• No results found

Hoofdstuk 3: Informatie verkregen uit de interviews

3.1 Transfer pricing

HOOFDSUK 3: INFORMATIE VERKREGEN UIT DE INTERVIEWS

Om de hoofdvraag van deze scriptie te kunnen beantwoorden is een praktijkonderzoek uitgevoerd. De tax presidents van vier multinationals zijn uitgenodigd voor een interview over hun transfer pricing documentatie en hun beleid op het gebied van fiscaal risicomanagement. Daarnaast zijn vragen gesteld over een eventueel tax control framework. Een tax control framework is een systeem van interne beheersing specifiek gericht op de fiscale functie binnen een bedrijf. Een tax control framework maakt deel uit van een business control framework van een bedrijf (Belastingdienst, 2008).

De interviews zijn afgenomen bij vier bedrijven met een verschillende mate van

grensoverschrijdende activiteiten.
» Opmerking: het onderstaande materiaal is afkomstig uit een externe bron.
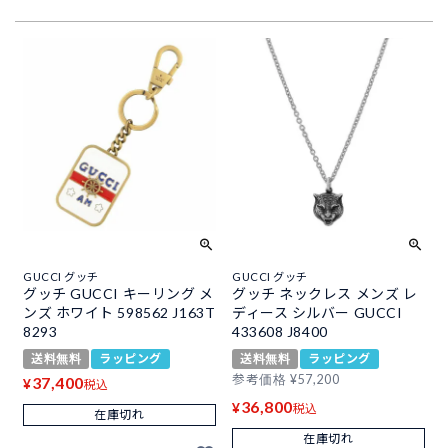
GUCCI グッチ
GUCCI グッチ
グッチ GUCCI キーリング メ
グッチ ネックレス メンズ レ
ンズ ホワイト 598562 J163T
ディース シルバー GUCCI
8293
433608 J8400
送料無料
ラッピング
送料無料
ラッピング
参考価格
¥
57,200
37,400
¥
税込
36,800
¥
税込
在庫切れ
在庫切れ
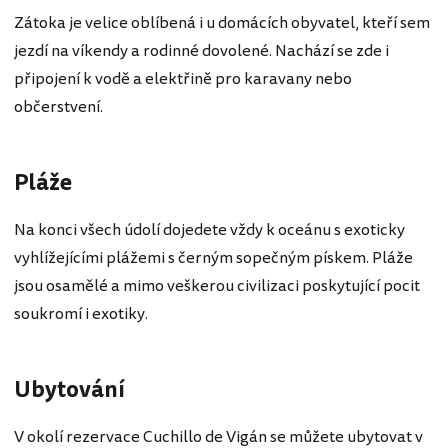
Zátoka je velice oblíbená i u domácích obyvatel, kteří sem
jezdí na víkendy a rodinné dovolené. Nachází se zde i
připojení k vodě a elektřině pro karavany nebo
občerstvení.
Pláže
Na konci všech údolí dojedete vždy k oceánu s exoticky
vyhlížejícími plážemi s černým sopečným pískem. Pláže
jsou osamělé a mimo veškerou civilizaci poskytující pocit
soukromí i exotiky.
Ubytování
V okolí rezervace Cuchillo de Vigán se můžete ubytovat v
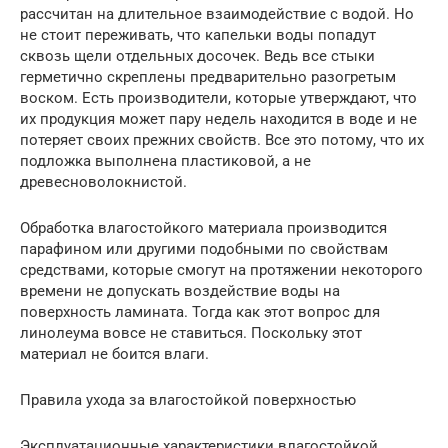
рассчитан на длительное взаимодействие с водой. Но
не стоит переживать, что капельки воды попадут
сквозь щели отдельных досочек. Ведь все стыки
герметично скреплены предварительно разогретым
воском. Есть производители, которые утверждают, что
их продукция может пару недель находится в воде и не
потеряет своих прежних свойств. Все это потому, что их
подложка выполнена пластиковой, а не
древесноволокнистой.
Обработка влагостойкого материала производится
парафином или другими подобными по свойствам
средствами, которые смогут на протяжении некоторого
времени не допускать воздействие воды на
поверхность ламината. Тогда как этот вопрос для
линолеума вовсе не ставиться. Поскольку этот
материал не боится влаги.
Правила ухода за влагостойкой поверхностью
Эксплуатационные характеристики влагостойкой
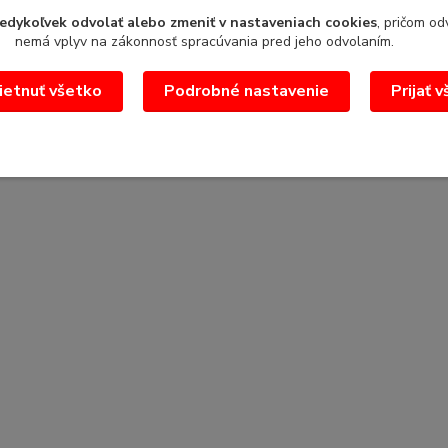
edykoľvek odvolať alebo zmeniť v nastaveniach cookies
, pričom od
nemá vplyv na zákonnosť spracúvania pred jeho odvolaním.
etnuť všetko
Podrobné nastavenie
Prijať 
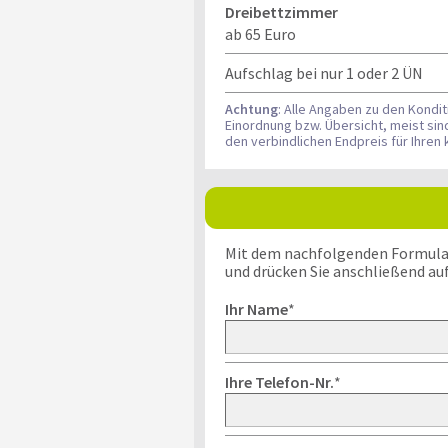
Dreibettzimmer
ab 65 Euro
Aufschlag bei nur 1 oder 2 ÜN
Achtung
: Alle Angaben zu den Kondi
Einordnung bzw. Übersicht, meist si
den verbindlichen Endpreis für Ihre
Mit dem nachfolgenden Formular k
und drücken Sie anschließend au
Ihr Name
*
Ihre Telefon-Nr.
*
In verband met de anonimiteit, zullen de bedrijven hierna A, B, C en D worden genoemd. Als aanvulling hierop kan nog worden opgemerkt dat bedrijf B Royal Wessanen is en bedrijf C actief is in de energiesector.

3.1 Transfer pricing

In deze paragraaf zal behandeld worden voor welke activiteiten de vier verschillende bedrijven hun transfer pricing documentatie hebben opgesteld, welke richtlijnen hierbij zijn gebruikt, of er externe adviseurs zijn ingeschakeld en waarvoor, hoe de benodigde informatie is verzameld, hoe de

communicatie tussen de verschillende afdelingen verloopt, hoe wordt bewaakt dat de transfer pricing documentatie te allen tijde overeenkomt met de werkelijkheid, in hoeverre de transfer pricing is afgestemd met belastingautoriteiten, of de transfer pricing documentatie binnen de ondernemingen ook intern wordt gebruikt voor andere dan slechts fiscale doeleinden en wat de bedrijven zien als de belangrijkste risico’s bij transfer pricing.
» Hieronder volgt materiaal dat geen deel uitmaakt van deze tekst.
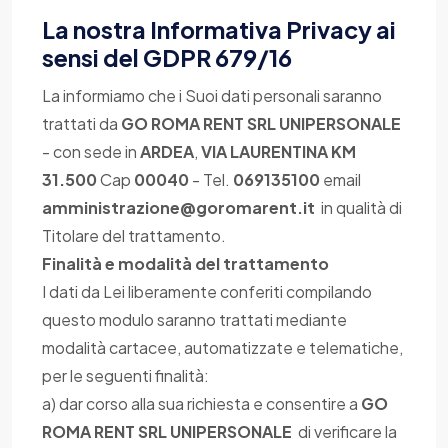
La nostra Informativa Privacy ai
sensi del GDPR 679/16
La informiamo che i Suoi dati personali saranno
trattati da
GO ROMA RENT SRL UNIPERSONALE
- con sede in
ARDEA
,
VIA LAURENTINA KM
31.500
Cap
00040
- Tel.
069135100
email
amministrazione@goromarent.it
in qualità di
Titolare del trattamento.
Finalità e modalità del trattamento
I dati da Lei liberamente conferiti compilando
questo modulo saranno trattati mediante
modalità cartacee, automatizzate e telematiche,
per le seguenti finalità:
a) dar corso alla sua richiesta e consentire a
GO
ROMA RENT SRL UNIPERSONALE
di verificare la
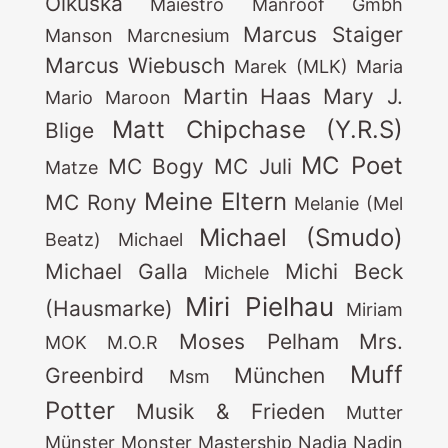
Olkuska
Maiestro
Manroof Gmbh
Marcus Staiger
Manson
Marcnesium
Marcus Wiebusch
Marek (MLK)
Maria
Martin Haas
Mary J.
Mario
Maroon
Matt Chipchase (Y.R.S)
Blige
MC Poet
MC Bogy
MC Juli
Matze
Meine Eltern
MC Rony
Melanie (Mel
Michael (Smudo)
Beatz)
Michael
Michael Galla
Michi Beck
Michele
Miri Pielhau
(Hausmarke)
Miriam
Moses Pelham
Mrs.
MOK
M.O.R
Muff
Greenbird
München
Msm
Potter
Musik & Frieden
Mutter
Münster Monster Mastership
Nadia
Nadin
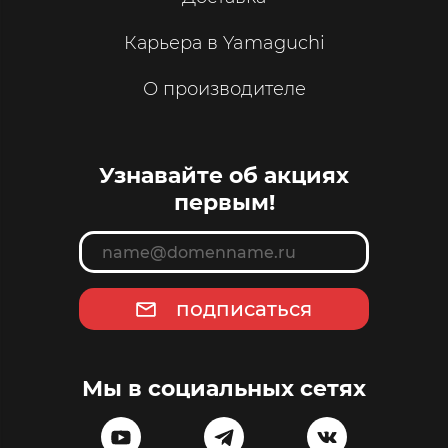
Карьера в Yamaguchi
О производителе
Узнавайте об акциях
первым!
подписаться
Мы в социальных сетях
3.1.1 De activiteiten waarvoor transfer pricing documentatie wordt opgesteld

De vier bedrijven stellen voor verschillende activiteiten transfer pricing documentatie op. De hoeveelheid grensoverschrijdende transacties verschilt per bedrijf.
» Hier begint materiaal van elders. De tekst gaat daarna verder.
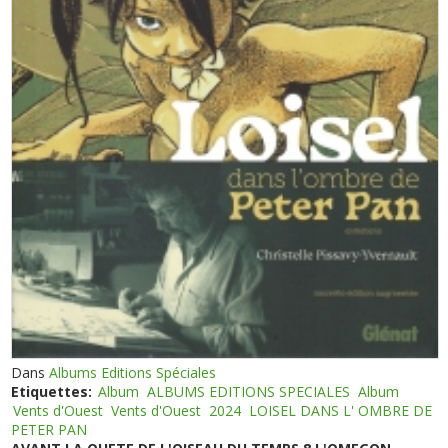
Dans
Albums Editions Spéciales
Etiquettes:
Album
ALBUMS EDITIONS SPECIALES
Album
Vents d'Ouest
Vents d'Ouest
2024
LOISEL DANS L' OMBRE DE
PETER PAN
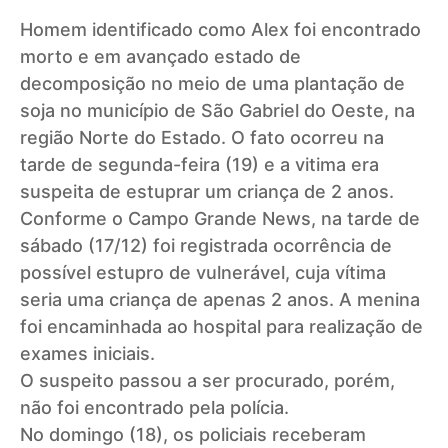
Homem identificado como Alex foi encontrado
morto e em avançado estado de
decomposição no meio de uma plantação de
soja no município de São Gabriel do Oeste, na
região Norte do Estado. O fato ocorreu na
tarde de segunda-feira (19) e a vitima era
suspeita de estuprar um criança de 2 anos.
Conforme o Campo Grande News, na tarde de
sábado (17/12) foi registrada ocorrência de
possível estupro de vulnerável, cuja vítima
seria uma criança de apenas 2 anos. A menina
foi encaminhada ao hospital para realização de
exames iniciais.
O suspeito passou a ser procurado, porém,
não foi encontrado pela polícia.
No domingo (18), os policiais receberam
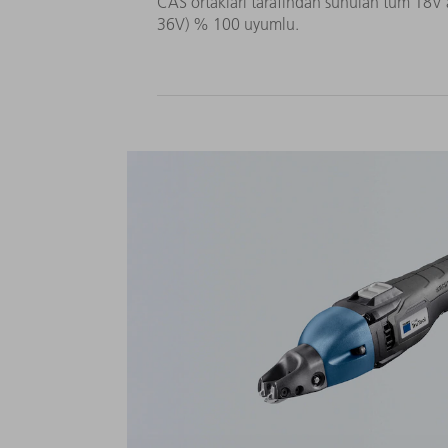
CAS ortakları tarafından sunulan tüm 18V ak
36V) % 100 uyumlu.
Bedrijf A heeft grensoverschrijdende transacties met bijna de hele wereld (met uitzondering van Amerika), bedrijf B met voornamelijk Europese landen en Amerika, bedrijf C voornamelijk met Duitsland en België en bedrijf D heeft wereldwijde grensoverschrijdende transacties. Tot nu toe zijn de grensoverschrijdende activiteiten van B beperkt gebleven, omdat zij veel met autonome merken werkt. Voornamelijk tussen Nederland en België vindt grensoverschrijdend goederenverkeer plaats. De activiteiten van B zullen zich in de toekomst steeds meer gaan richten op de handel in Europa; de activiteiten in Amerika zullen afgestoten worden. Bedrijf A is van plan meer buitenlandse markten te betreden. Bedrijf C verwacht dat haar activiteiten binnenkort zullen worden uitgebreid tot meer Europese landen.

32

Bedrijf A heeft transfer pricing documentatie voor de activiteiten van het hoofdhuis, twee

verschillende supply chains en voor een hybride lening tussen Japan en Nederland. In Nederland is er een APA voor het hoofdhuis. Daarnaast werkt A aan het aanvragen van een APA voor drie andere landen (te weten: Zwitserland, België en Oostenrijk).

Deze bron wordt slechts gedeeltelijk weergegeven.